Il rifugio era nello scompiglio. I soldati del Resurrezionista erano allineati a terra, testa contro testa, sul pavimento di legno, e in mezzo tra l’uno e l’altro c’erano mani e piedi smembrati, braccia e gambe. Un soldato era piegato sopra un pezzo di trave che gli sporgeva dalla pancia, e dalla ferita colava un liquido scuro. In fondo alla stanza, Ziva era appollaiata su un tavolo con un grosso ago tra due dita maldestre, e cercava di ricucire la gamba a un uomo sopra il ginocchio. Le cadde l’ago e imprecò.
Anche Mox imprecò, e attraversò di furia un corridoio creato tra i pezzi di corpi per raggiungerla. Sloane si costrinse a distogliere lo sguardo da un osso bianco frastagliato che spuntava dal ginocchio di uno zombie e gli corse dietro.
«Che cosa è successo?» stava chiedendo.
Non si era resa conto di quanto era stato controllato durante il viaggio di ritorno a Chicago finché non lo vide trasformarsi di nuovo nel Resurrezionista, tutto caos e rabbia. Si era fermata dietro di lui e Ziva le lanciò un’occhiata ostile.
«Lei.» Ziva abbandonò il soldato con una gamba sola e si alzò in piedi con un grugnito. «Lei “è successa”. La sua gente è venuta a cercarla. Lui è venuto a cercarla.»

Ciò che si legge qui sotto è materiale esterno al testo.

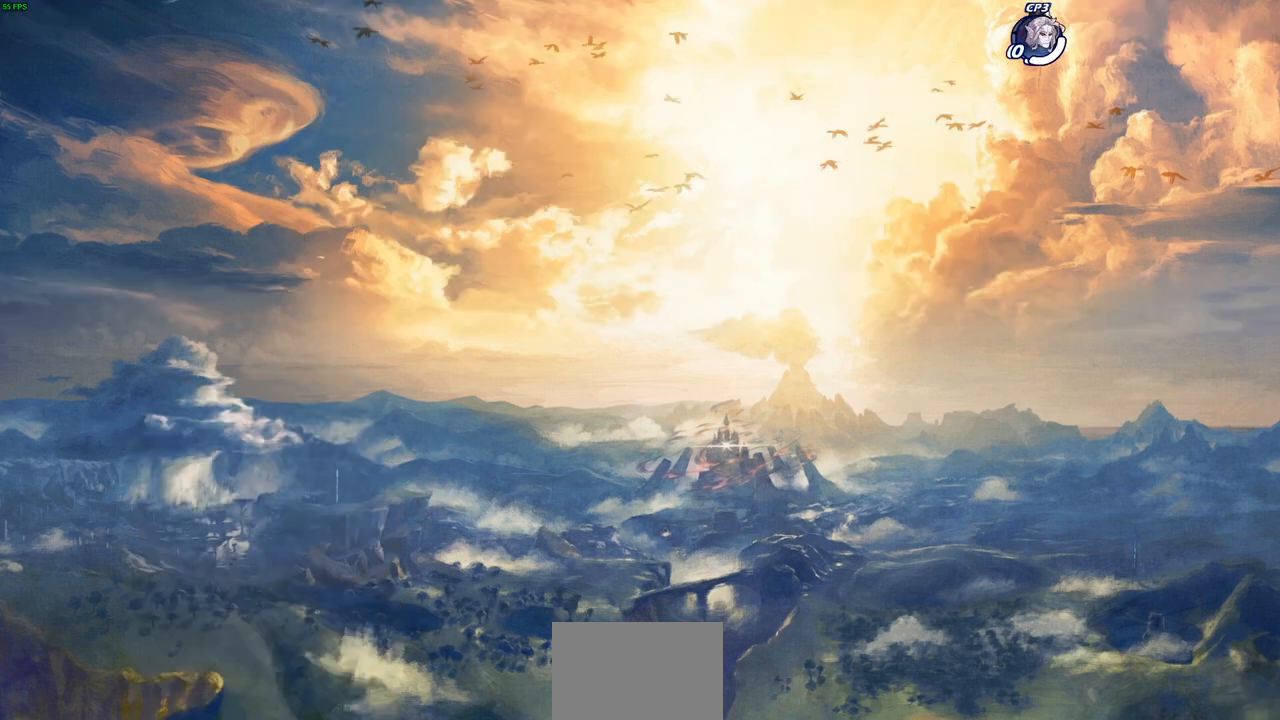
{"buttons": [], "left_stick": "center", "right_stick": "center", "events": []}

«Nero è stato qui?» chiese Sloane.
«Non è stata la nostra prima preoccupazione, ma sì, è venuto. Si è infilato dentro solo alla fine come un cazzo di insetto dopo che i suoi lacchè ci avevano fatto a pezzi» disse Ziva. «Ha lasciato una cosa per te.»
La sua treccia dondolava avanti e indietro mentre lei si allontanava a grandi passi. Quando si chinò per raccogliere un fagotto nell’angolo, Sloane notò che aveva uno squarcio nella schiena e una macchia scura… di quello strano fluido che avevano in corpo i non morti. Le portò l’involto e lo buttò ai suoi piedi.

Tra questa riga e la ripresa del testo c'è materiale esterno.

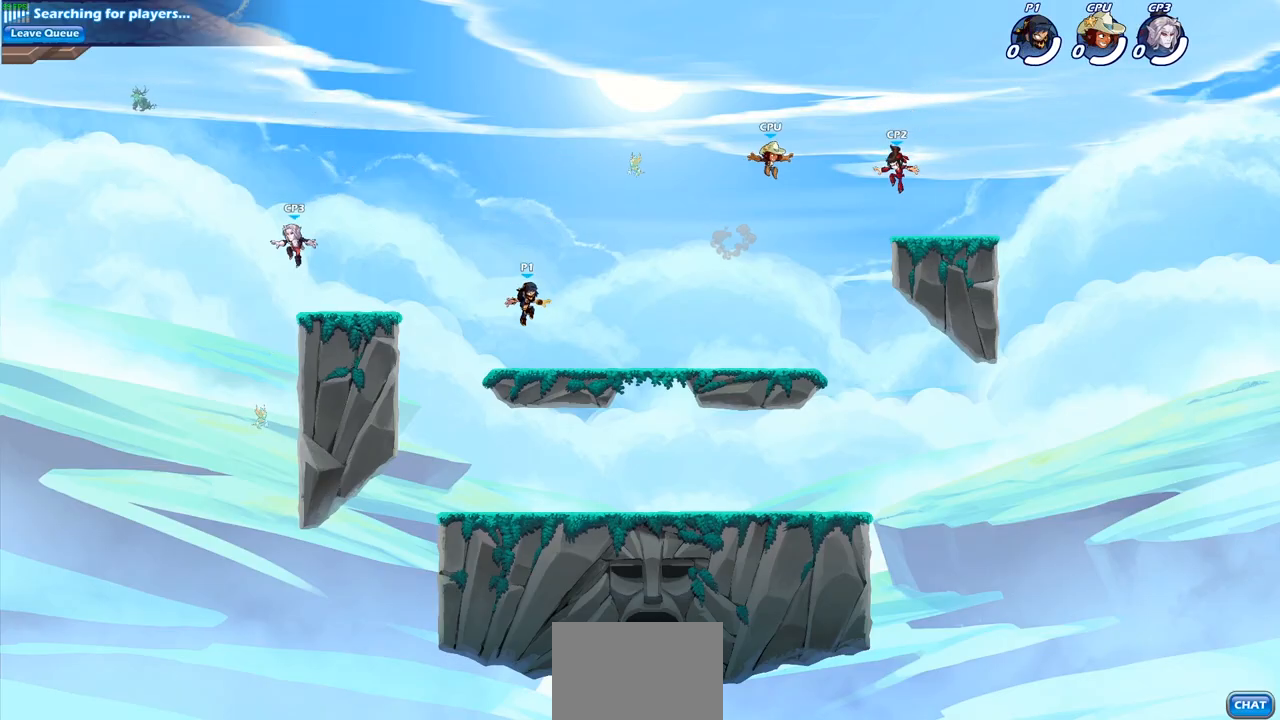
{"buttons": [], "left_stick": "right", "right_stick": "center", "events": [[500, "left_stick", "right"]]}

Sloane sentì in bocca un sapore acido e pungente. Si accovacciò davanti all’involto. Tutto dentro di lei le gridava di non aprirlo, ma le sue dita stavano già cercando l’orlo della stoffa piegata e lo stavano sollevando.
Nero le aveva portato un paio di anfibi. Neri e ricoperti di fango secco ed erba. Uno aveva i lacci neri e l’altro ce li aveva rossi, le estremità sfilacciate dove le aveva masticate un cane. Erano gli anfibi che aveva Sloane anni prima.
Quelli che le aveva preso l’Oscuro.
Sloane sentì il peso di Albie al suo fianco, il bruciore nella spalla a cui lui si appoggiava. La pelle scivolosa per il sangue, l’odore di sudore.
Aveva percepito i suoi lamenti vicino all’orecchio, ma l’unica cosa che sentiva davvero era il battito cardiaco; anche dopo che ebbero attraversato il tratto di erba bagnata di rugiada e avevano raggiunto la strada.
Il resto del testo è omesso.